Do NOT overlook other, less obvious, injuries.

Do NOT attempt to push any part back into place.

Do NOT place a tourniquet, unless the bleeding is life threatening, as the entire limb may be harmed.

– Exfiltration –

Mountain biking takes us into trails less travelled. So, you may be far from immediate or accessible help when the accident occurs. Despite this, you should call for help immediately.

Once you get through, let the despatcher know your approximate location, and whether you or your injured buddy can make it to any of the trail’s entrances or exits. If you or your injured buddy should not be moved, give instructions on how the emergency response team should reach you.  Then wait and try to stay comfortable until they arrive.

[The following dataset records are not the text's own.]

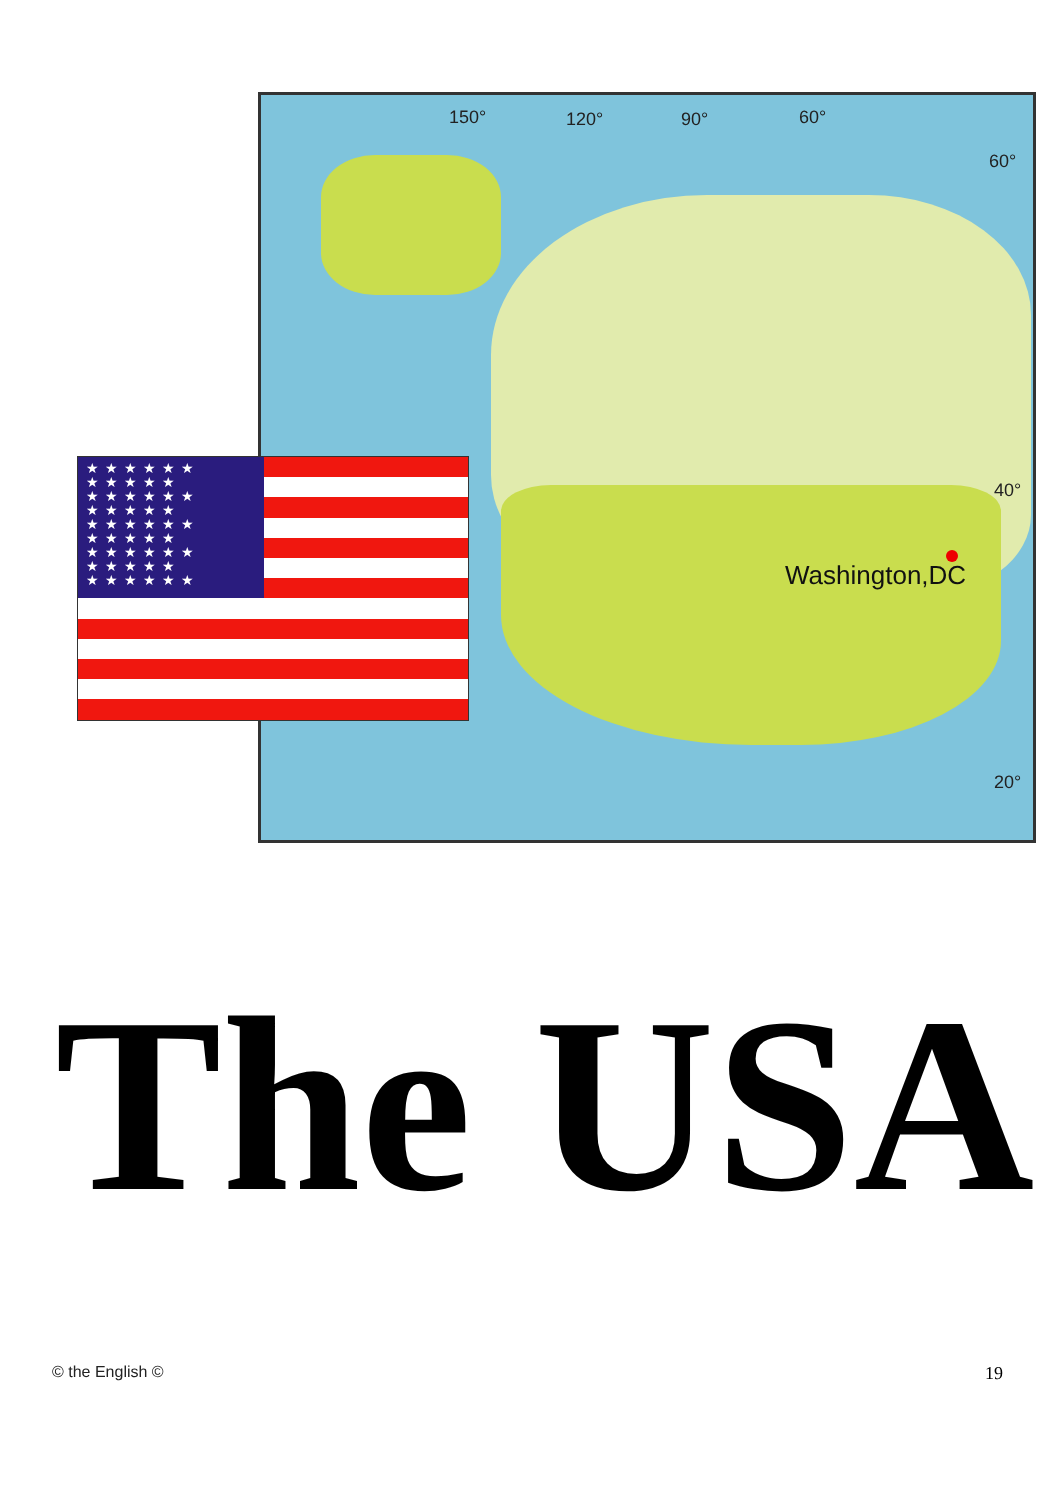150° 120° 90° 60°
60°
40°
20°
Washington,DC
★★★★★★
★★★★★
★★★★★★
★★★★★
★★★★★★
★★★★★
★★★★★★
★★★★★
★★★★★★
The USA
© the English © 19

Before you ride – suit up!

Of course, you should protect yourself from the risk of injuries in the first place. This takes the form of two proactive stances: wearing protection, and defensive riding.

The most basic protection entails wearing a helmet, and, if you’re into big hucks and aggressive downhill, it won’t be just your head that needs protection. Body armour, such as chest, knee and shoulder pads, is recommended.

Don’t overpack your backpack either; when you bailout, a bad landing can result in spinal injury should you land on the wrong part, such as a shock pump.

As for defensive riding, in a nutshell: know your skills level, and ride only on the trails you are competent in. Ride in the right direction. Practice bailing. Walk the trail before you ride it.

And at the barest minimum, keep a basic first aid kit in your backpack. This should contain a small pair of scissors, some bandage tape, non-stick gauze pads, steri-strips, and antiseptic wipes.

Lastly, ride with buddies. They can save your life. Or, chances are you might end up saving them.